Now she will serve prison time over the violent “outburst” at the Winn Army Community Hospital at Fort Stewart on June 27, 2022, according to prosecutors and court documents. The Army post is about a 40-mile drive southwest from Savannah.
That day, after the woman brought her child to the hospital for treatment, she began demanding that medical staff perform certain procedures on her daughter that could have been more dangerous, weren’t recommended and weren’t “part of the standard of care,” prosecutors said.
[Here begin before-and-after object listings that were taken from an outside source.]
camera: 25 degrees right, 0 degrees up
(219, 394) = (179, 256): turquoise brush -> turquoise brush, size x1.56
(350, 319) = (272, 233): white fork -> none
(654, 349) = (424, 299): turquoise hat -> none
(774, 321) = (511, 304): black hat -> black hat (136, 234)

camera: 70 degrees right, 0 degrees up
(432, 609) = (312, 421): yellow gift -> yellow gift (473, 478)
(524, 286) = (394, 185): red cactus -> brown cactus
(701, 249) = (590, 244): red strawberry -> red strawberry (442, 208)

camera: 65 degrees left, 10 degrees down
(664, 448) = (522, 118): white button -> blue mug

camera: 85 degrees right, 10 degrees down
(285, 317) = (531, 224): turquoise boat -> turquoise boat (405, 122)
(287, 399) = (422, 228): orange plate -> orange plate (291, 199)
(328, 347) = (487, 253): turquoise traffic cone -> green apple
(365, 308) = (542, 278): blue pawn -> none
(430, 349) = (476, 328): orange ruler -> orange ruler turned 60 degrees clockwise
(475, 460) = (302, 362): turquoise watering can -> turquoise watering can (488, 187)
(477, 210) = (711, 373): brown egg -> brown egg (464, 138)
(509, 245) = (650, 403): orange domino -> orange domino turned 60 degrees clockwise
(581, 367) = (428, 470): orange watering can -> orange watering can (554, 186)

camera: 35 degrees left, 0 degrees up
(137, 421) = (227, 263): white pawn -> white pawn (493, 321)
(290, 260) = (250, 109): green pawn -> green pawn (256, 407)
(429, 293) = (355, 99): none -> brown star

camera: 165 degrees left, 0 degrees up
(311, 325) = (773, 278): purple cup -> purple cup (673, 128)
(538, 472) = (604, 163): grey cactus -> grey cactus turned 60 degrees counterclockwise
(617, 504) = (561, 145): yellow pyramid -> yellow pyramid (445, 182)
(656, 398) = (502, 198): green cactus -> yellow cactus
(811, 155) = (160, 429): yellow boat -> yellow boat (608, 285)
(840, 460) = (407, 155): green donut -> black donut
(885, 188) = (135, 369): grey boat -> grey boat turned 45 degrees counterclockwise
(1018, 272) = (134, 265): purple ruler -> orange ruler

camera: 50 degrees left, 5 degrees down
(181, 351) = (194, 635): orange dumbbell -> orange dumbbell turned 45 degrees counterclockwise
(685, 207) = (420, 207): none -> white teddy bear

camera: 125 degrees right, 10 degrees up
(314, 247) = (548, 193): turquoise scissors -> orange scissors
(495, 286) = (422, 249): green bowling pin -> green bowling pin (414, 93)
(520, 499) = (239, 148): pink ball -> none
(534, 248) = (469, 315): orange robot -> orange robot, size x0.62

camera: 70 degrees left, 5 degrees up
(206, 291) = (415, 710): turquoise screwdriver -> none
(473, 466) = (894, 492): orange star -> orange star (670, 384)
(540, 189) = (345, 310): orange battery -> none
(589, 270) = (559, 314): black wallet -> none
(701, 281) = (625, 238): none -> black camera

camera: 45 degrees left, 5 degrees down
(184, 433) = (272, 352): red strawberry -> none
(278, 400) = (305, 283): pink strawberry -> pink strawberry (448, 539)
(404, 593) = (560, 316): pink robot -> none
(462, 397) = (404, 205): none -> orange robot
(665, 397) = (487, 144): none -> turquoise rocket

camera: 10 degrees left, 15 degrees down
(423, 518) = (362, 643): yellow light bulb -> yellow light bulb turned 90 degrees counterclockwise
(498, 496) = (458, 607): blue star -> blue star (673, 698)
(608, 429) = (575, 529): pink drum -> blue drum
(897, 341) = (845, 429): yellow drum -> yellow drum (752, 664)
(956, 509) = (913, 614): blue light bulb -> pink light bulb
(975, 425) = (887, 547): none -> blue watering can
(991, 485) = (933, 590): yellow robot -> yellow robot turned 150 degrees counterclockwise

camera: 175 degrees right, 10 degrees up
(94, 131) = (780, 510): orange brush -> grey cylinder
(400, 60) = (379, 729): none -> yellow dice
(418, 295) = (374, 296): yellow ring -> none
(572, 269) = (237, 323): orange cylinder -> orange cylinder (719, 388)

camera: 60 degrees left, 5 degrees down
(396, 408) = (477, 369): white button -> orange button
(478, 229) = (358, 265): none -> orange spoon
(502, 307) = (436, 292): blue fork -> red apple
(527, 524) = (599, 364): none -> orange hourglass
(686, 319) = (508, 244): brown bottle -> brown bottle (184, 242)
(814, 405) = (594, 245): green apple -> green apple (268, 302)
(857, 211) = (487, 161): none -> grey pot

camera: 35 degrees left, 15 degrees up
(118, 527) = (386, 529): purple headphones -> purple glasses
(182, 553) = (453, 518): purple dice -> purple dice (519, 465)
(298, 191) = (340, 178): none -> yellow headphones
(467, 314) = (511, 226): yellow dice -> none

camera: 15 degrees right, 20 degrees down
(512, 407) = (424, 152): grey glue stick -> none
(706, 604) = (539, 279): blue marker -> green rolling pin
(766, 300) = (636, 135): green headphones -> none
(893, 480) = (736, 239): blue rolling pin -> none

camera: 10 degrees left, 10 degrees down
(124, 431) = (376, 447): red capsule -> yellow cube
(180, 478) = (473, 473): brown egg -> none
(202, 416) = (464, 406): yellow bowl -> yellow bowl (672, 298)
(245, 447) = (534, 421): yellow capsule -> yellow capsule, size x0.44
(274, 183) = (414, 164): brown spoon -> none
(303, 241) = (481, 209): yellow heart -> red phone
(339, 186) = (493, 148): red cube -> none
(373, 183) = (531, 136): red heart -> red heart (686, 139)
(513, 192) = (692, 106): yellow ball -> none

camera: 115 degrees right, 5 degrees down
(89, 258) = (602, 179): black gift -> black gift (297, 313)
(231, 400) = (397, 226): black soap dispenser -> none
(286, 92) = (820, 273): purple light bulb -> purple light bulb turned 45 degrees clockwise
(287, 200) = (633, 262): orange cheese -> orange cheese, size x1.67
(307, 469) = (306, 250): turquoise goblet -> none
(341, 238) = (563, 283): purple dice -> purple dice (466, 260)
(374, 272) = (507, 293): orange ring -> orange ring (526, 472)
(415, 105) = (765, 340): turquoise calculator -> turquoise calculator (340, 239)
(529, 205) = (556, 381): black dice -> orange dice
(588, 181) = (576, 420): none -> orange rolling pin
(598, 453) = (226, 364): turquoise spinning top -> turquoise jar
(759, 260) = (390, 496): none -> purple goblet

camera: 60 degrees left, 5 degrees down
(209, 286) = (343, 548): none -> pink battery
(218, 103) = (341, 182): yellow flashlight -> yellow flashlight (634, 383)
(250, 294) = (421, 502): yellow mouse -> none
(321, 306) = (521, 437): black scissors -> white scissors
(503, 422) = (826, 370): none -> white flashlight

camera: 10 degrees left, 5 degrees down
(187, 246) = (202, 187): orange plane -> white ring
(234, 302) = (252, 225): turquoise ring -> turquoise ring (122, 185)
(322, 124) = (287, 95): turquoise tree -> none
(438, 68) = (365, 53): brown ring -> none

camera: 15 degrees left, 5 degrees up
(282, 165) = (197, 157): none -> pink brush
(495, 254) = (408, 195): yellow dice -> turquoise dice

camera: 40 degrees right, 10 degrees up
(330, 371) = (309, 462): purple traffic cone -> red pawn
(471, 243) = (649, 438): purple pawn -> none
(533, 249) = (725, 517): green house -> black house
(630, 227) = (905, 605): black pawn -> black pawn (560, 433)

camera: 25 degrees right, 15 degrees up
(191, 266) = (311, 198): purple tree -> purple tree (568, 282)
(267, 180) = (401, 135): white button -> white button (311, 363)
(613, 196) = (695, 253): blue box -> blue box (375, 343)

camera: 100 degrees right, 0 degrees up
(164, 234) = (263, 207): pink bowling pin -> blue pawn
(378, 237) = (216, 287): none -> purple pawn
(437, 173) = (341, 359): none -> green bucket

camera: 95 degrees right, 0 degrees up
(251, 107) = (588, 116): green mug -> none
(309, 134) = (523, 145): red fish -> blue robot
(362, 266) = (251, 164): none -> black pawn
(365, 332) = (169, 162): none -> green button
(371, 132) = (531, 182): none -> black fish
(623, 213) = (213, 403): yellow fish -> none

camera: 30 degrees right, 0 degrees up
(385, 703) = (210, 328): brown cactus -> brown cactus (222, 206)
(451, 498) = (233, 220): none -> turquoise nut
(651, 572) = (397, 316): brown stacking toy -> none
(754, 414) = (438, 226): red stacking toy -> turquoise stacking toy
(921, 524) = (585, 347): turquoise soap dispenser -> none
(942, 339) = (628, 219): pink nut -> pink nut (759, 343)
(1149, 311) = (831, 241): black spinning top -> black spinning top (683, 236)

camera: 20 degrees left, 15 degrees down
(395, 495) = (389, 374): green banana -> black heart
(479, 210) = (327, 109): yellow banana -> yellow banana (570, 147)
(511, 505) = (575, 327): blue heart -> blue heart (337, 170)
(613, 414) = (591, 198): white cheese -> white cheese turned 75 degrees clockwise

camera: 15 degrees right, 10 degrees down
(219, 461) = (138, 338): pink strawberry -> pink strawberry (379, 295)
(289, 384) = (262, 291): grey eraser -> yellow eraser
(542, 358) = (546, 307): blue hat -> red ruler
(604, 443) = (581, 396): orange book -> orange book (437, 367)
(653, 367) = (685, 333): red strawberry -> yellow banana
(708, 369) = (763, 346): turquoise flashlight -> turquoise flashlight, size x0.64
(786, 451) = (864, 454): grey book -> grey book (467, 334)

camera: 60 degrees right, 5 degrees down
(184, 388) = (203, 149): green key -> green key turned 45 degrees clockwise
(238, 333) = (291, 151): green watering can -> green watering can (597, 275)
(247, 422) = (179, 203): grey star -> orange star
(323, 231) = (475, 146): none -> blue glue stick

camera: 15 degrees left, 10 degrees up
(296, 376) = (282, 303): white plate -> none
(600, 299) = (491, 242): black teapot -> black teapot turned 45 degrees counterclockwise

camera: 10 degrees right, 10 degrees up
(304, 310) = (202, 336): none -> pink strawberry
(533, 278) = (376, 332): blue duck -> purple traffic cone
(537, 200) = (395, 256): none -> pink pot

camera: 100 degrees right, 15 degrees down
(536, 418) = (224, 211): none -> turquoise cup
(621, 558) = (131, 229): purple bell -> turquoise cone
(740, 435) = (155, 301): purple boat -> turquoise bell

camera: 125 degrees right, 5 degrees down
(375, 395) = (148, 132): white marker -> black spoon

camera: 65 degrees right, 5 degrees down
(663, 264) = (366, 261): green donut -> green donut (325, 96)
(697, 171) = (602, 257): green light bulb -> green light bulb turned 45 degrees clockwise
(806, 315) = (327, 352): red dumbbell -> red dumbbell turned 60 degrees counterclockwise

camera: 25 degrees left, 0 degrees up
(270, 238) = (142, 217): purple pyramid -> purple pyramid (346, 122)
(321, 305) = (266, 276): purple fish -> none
The mother had no professional medical training, officials noted.
While staff continued to treat her daughter, the woman unhooked the child from hospital equipment and started to “forcibly” remove her from the facility, according to prosecutors.
As staff members tried to stop her, she pushed a pregnant nurse and pushed another nurse into a wall, prosecutors said.
She was “yelling at them and using profane language,” prosecutors said.
Military police responded and ultimately took the child out of the woman’s car, according to prosecutors, who said the girl was returned to the hospital for treatment.
The woman, 35, of Liberty County, has been sentenced to one year and four months in prison after she was convicted of obstructing and hindering emergency professionals and misdemeanor counts of simple battery and disorderly conduct, the U.S. Attorney’s Office for the Southern District of Georgia said in a Sept. 4 news release.
Her defense attorney, Katie A. Brewington, didn’t immediately respond to McClatchy News’ request for comment on Sept. 4. Brewington plans to appeal the woman’s sentence, according to a notice she filed Sept. 4.
McClatchy News is not identifying the woman to protect the identity of her child.
Ahead of sentencing, Brewington wrote in court documents that her client “(overreacted) in a time of panic and fear” and “believed that her daughter was in medical danger and not getting appropriate medical treatment.”
She said in a sentencing memorandum that a “collateral” consequence of her client’s conviction was that she lost her job as a paralegal with Morgan & Morgan when a jury found her guilty in the case in April.
“The behavior she displayed in the hospital during this incident is not the behavior she is known for throughout her community,” Brewington wrote.
As a result of the altercation, the woman is banned from the facility, prosecutors said.
She must report to a Bureau of Prisons facility by Sept. 23 to begin serving her sentence, according to officials.
“While family members and patients will occasionally disagree on standards of care in medical facilities, it is inexcusable to physically attack and disrupt the work of health care professionals,” U.S. Attorney Jill E. Steinberg said in a statement. “This sentence of incarceration makes clear that violent and abusive behavior will not be tolerated.”